**Extract to read**
ISDB to block server updates

Hey Everyone,

 

Our projects team are having issues stopping server 2016/2019 from updating automatically during the day and they have turned to networking.

 

I've tried creating a deny policy with the destination as Microsoft-Microsoft.Update and it's showing log violations but Updates are still able to download with Microsoft Updates. (server 2019)

 

Anyone had any luck trying to do something like this? Unfortunatley, a manual address list with Microsoft is too broad as we can't block Office 365 and other similar services.

 

Thanks

4 REPLIES 4
James_G
Contributor III

This is a server management issue and not a networking issue, none of our 2016/2019 servers update randomly during the day even tho they have access to the WSUS server 24/7

MattyG2787

WSUS gives you access to control the update times. Installing a WSUS for 150 different AD's would be extremely costly to clients.

 

I simply asked if anyone knew of a way to block this via Firewall to stop automatic updates

rohitchoudhary1978

Hi, It can be stopped from application control. You can make 2 policies which will be clone but with 2 different schedule(Night and day) and allow or deny updates as desired but through application control. This is what we do 

 

Thanks

Rohit k

Rohit K
Rohit K
poundy

but irrespective of when you can contact the public Microsoft update site to download updates, your server will still install those updates and reboot if it's settings allow it to, at some random-ish length of time. So locking updates to a time doesn't guarantee that's when the servers would reboot.

 

This isn't a firewall problem. As others have said, this is a server management issue. You must control this properly outside the firewall. You should be looking at group policy to control active hours and when the server can install and reboot for updates. So you have 150 AD domains; that just means creating appropriate policies and applying them, not creating 150 WSUS servers. Heck, if you're controlling this via 1 firewall, only 1 WSUS server is needed... 

 

But to be clear - the only way you'll get control of this is at a Windows level, not the firewall.

**Excerpted data**
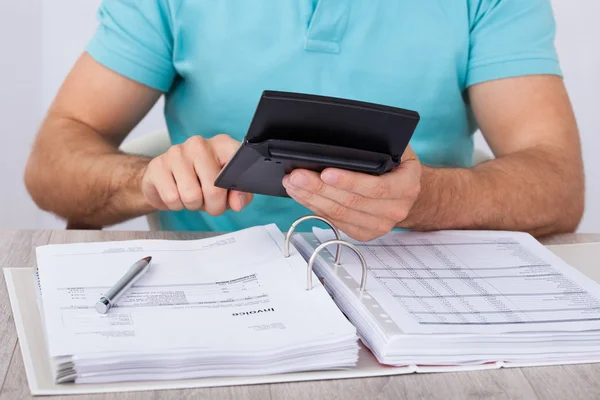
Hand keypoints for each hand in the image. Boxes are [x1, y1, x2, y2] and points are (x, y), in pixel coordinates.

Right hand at [141, 134, 252, 214]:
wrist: (166, 180)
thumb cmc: (201, 182)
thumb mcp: (227, 189)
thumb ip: (240, 194)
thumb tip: (238, 203)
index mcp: (222, 145)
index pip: (237, 164)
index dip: (236, 189)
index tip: (232, 197)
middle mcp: (200, 144)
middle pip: (213, 189)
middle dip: (213, 206)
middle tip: (209, 202)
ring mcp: (177, 152)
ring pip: (191, 196)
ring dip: (193, 205)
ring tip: (192, 196)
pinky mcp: (158, 165)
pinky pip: (172, 198)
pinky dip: (176, 205)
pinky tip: (176, 194)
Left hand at [282, 146, 420, 240]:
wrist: (406, 192)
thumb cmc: (397, 165)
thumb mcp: (396, 149)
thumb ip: (378, 146)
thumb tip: (345, 139)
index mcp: (406, 186)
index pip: (377, 187)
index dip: (349, 181)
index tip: (325, 172)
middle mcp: (395, 209)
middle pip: (352, 202)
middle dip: (319, 188)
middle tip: (297, 175)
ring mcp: (379, 225)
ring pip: (339, 214)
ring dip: (312, 198)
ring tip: (292, 183)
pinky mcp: (364, 234)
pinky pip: (335, 222)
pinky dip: (315, 208)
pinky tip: (302, 195)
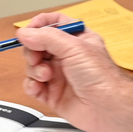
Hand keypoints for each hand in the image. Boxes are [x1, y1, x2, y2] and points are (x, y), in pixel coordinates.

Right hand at [16, 14, 130, 124]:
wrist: (108, 107)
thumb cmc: (102, 77)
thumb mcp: (74, 47)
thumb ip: (46, 37)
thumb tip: (24, 33)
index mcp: (76, 40)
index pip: (54, 23)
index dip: (40, 25)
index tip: (29, 31)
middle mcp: (67, 56)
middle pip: (37, 45)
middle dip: (33, 51)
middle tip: (37, 57)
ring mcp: (59, 75)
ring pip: (33, 65)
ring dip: (34, 69)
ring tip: (47, 75)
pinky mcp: (52, 93)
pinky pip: (32, 85)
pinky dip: (32, 85)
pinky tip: (39, 86)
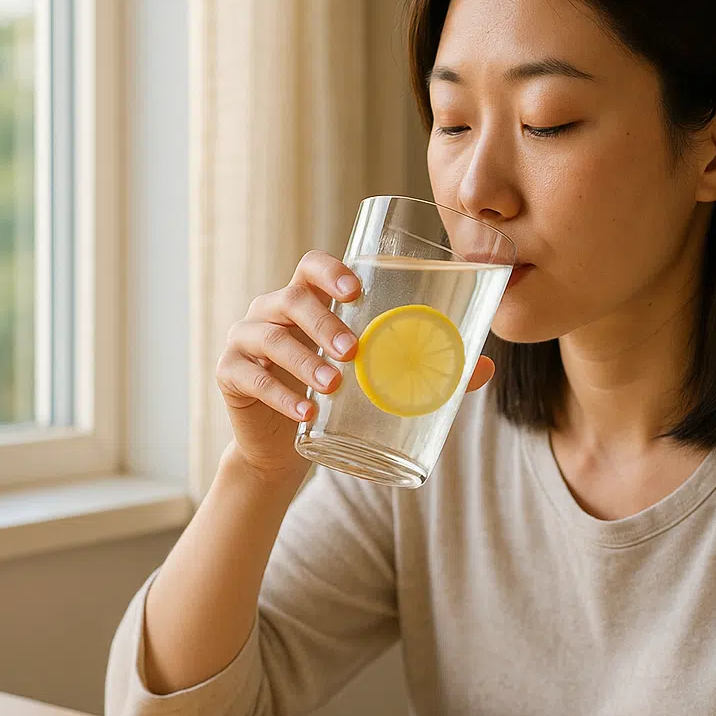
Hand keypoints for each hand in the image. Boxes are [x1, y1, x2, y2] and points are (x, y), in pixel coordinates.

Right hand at [217, 250, 495, 476]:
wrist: (282, 449)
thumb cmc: (335, 399)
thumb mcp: (374, 379)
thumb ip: (424, 370)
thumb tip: (485, 368)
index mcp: (308, 301)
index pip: (312, 266)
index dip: (332, 271)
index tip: (358, 289)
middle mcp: (272, 312)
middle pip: (291, 299)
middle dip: (323, 322)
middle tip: (353, 351)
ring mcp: (246, 340)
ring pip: (270, 338)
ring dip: (304, 361)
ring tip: (333, 386)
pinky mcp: (230, 374)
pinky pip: (250, 377)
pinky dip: (280, 394)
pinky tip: (306, 412)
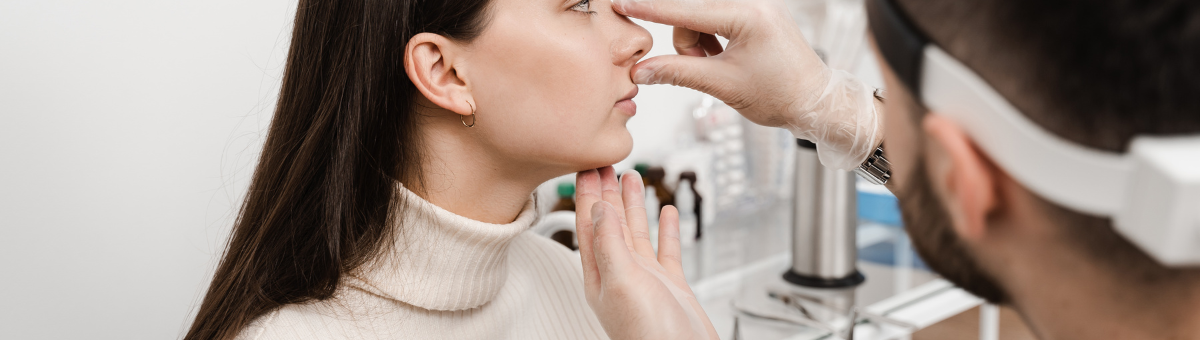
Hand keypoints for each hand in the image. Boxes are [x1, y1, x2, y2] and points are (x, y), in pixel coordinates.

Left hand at [575, 166, 717, 339]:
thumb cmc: (648, 333)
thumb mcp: (621, 280)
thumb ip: (609, 243)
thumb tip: (599, 208)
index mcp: (599, 273)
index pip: (589, 223)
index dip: (587, 193)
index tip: (586, 166)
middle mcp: (619, 273)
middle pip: (610, 222)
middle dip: (606, 192)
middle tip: (605, 162)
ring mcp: (645, 278)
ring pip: (636, 231)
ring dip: (633, 203)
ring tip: (631, 176)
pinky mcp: (669, 285)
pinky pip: (666, 249)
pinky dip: (667, 228)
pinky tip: (668, 212)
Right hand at [615, 0, 882, 169]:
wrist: (817, 102)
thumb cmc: (782, 95)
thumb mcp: (723, 85)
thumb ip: (678, 73)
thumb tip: (642, 71)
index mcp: (747, 16)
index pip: (686, 11)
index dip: (651, 9)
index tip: (623, 3)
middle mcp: (753, 3)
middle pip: (692, 15)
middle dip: (689, 43)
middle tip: (703, 66)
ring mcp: (756, 8)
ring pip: (701, 18)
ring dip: (699, 44)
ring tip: (719, 67)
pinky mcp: (756, 15)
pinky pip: (717, 20)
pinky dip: (711, 41)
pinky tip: (724, 59)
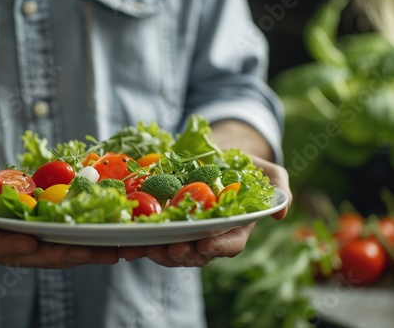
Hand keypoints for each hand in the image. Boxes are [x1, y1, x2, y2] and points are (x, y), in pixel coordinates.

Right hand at [0, 152, 118, 267]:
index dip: (13, 246)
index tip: (33, 242)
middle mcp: (3, 245)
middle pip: (37, 254)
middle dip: (69, 254)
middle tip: (99, 252)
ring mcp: (22, 238)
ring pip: (55, 249)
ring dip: (86, 250)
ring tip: (116, 249)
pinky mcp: (37, 228)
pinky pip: (61, 235)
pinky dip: (83, 235)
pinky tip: (108, 233)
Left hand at [118, 155, 291, 266]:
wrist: (215, 155)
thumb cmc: (244, 166)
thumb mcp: (267, 172)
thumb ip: (279, 187)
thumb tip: (283, 213)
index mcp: (235, 228)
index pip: (230, 245)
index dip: (218, 248)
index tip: (204, 245)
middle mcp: (211, 235)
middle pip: (197, 254)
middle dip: (183, 254)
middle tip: (170, 248)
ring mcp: (188, 231)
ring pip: (173, 250)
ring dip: (158, 252)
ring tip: (143, 247)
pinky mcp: (167, 223)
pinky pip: (155, 237)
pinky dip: (141, 241)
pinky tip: (127, 244)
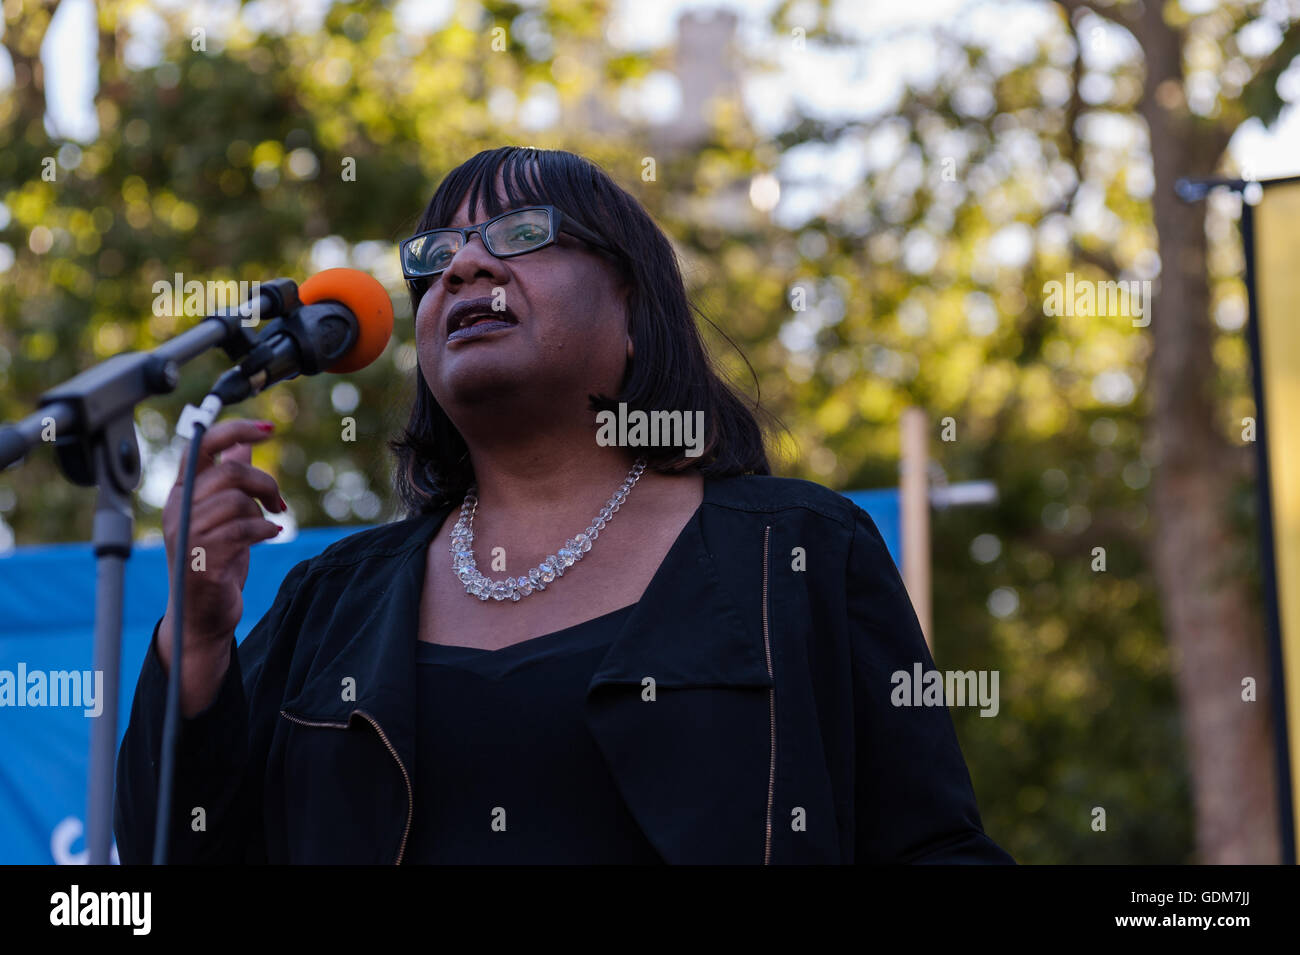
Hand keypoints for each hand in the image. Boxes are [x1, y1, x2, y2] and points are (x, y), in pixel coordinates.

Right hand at [157, 418, 285, 712]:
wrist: (201, 615)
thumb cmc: (215, 561)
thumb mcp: (223, 515)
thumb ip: (229, 480)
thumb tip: (242, 446)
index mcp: (181, 493)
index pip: (200, 445)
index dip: (235, 430)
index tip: (268, 427)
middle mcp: (178, 510)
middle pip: (229, 472)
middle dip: (265, 482)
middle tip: (278, 501)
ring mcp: (188, 535)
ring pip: (238, 501)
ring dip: (264, 512)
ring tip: (270, 525)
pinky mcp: (203, 559)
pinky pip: (244, 530)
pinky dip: (265, 531)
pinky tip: (270, 537)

**Tasks to carry out**
**1.** Please reproduce verbatim the part of the forum thread on blocking server updates that opens with the words containing "This is a server management issue and" and closes with "costly to clients.".
**2.** In the forum thread on blocking server updates, what does rohitchoudhary1978 say the updates can be stopped from?

**Outputs in order**
**1.**
This is a server management issue and not a networking issue, none of our 2016/2019 servers update randomly during the day even tho they have access to the WSUS server 24/7

MattyG2787

WSUS gives you access to control the update times. Installing a WSUS for 150 different AD's would be extremely costly to clients.

**2.** Application control.